Une position qui la motive aujourd’hui à préparer une nouvelle mouture de la tarification solidaire. « En prenant en compte les revenus des foyers, on a mis de côté certaines personnes, en situation de handicap ou au chômage par exemple. Il faut y remédier », explique l’élue communiste. Avant de renouveler son souhait : « La gratuité pour tous doit être un objectif, mais il faut l’atteindre progressivement. »

Outre son aspect social, la gratuité est aussi vantée par ses promoteurs pour ses vertus environnementales et son potentiel d’amélioration de l’attractivité territoriale. Des qualités certaines ? Pas si simple.

La gratuité pour tous·tes, vraiment sociale ?  

Vrai. Qui dit frais en moins, dit hausse du pouvoir d’achat. Un gain d’autant plus important pour les classes populaires, pour qui le coût des déplacements peut mobiliser une part importante du budget

Mais comme le détaille la Fédération nationale des usagers des transports (FNAUT), il n’est pas nécessaire de recourir à la gratuité pour tou·tes pour toucher les portefeuilles des plus précaires. Au contraire, des mesures ciblées, comme celles de Bordeaux Métropole, semblent privilégiées. 

La gratuité attractive pour le centre-ville ?

On ne sait pas. Si la gratuité génère une hausse importante de la fréquentation, et donc plus de public en centre-ville, il faut regarder dans le détail. Selon Guillaume Pouyanne, maître de conférences en économie urbaine à l’Université de Bordeaux, « c’est plus complexe qu’une simple masse de population supplémentaire. Tout dépend des populations concernées, si elles prenaient déjà les transports en commun avant, si le prix est un élément important pour elles, etc. »

La gratuité au service de l’environnement ?

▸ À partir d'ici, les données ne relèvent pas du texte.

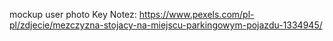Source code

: mockup user photo
Key Notez: https://www.pexels.com/pl-pl/zdjecie/mezczyzna-stojacy-na-miejscu-parkingowym-pojazdu-1334945/
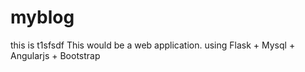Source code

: # myblog
this is t1sfsdf
This would be a web application.
using Flask + Mysql + Angularjs + Bootstrap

Faux. Et c’est surprenant. Les exemples existants démontrent que le report modal, c’est-à-dire le changement de moyen de transport, est relativement faible en cas de gratuité. En France, se déplacer en voiture au quotidien coûte en moyenne 16 fois plus cher qu’avec les transports en commun. Et pourtant, dans une étude de l’INSEE publiée en 2017, 74 % des actif·ves affirmaient utiliser la voiture comme mode de transport privilégié pour se rendre au travail. À l’inverse, seul·es 16 % empruntaient les transports en commun. Le problème n’est donc pas tant le prix que la qualité du réseau. D’ailleurs, dans les études d’opinion, les usager·es placent le prix du service loin derrière la fiabilité, la ponctualité ou le confort. La hausse de fréquentation des TEC correspondrait donc à une augmentation du nombre total de trajets plus qu’à un élargissement de la clientèle. 

Mais il faut reconnaître à la gratuité son poids incitatif pour les usager·es occasionnel·les. Et noter qu’à ce jour, seules de petites agglomérations ont franchi le pas de la gratuité (hormis le Luxembourg). Dans le cas d’une métropole de la taille de celle de Bordeaux, très polluée et embouteillée, il n’est pas impossible que la gratuité ait un impact positif.

Alors la gratuité est-elle viable ? 

Oui. « Économiquement, tout est toujours envisageable, assure Guillaume Pouyanne. Mais la question à laquelle il faut répondre est celle du financement. » Pour ce faire, soit on sollicite davantage les entreprises (en augmentant la taxe de contribution des entreprises au réseau de transports), comme le propose Claude Mellier, soit on augmente les subventions publiques. 

Mais avec la hausse de fréquentation, le service sera très sollicité et nécessitera d’importants investissements pour garantir sa qualité. C’est là où le bât blesse. La FNAUT met en garde : la gratuité nuirait à la fonctionnalité du service. À Bordeaux Métropole, l’opposition de droite va plus loin. La gratuité, même partielle, ne met pas en valeur ce service public. En juillet dernier, lors du conseil métropolitain, le maire du Bouscat Patrick Bobet proposait un tarif minimum de 10 % du prix du ticket. « On respecte les choses quand on participe à leur paiement », justifiait-il.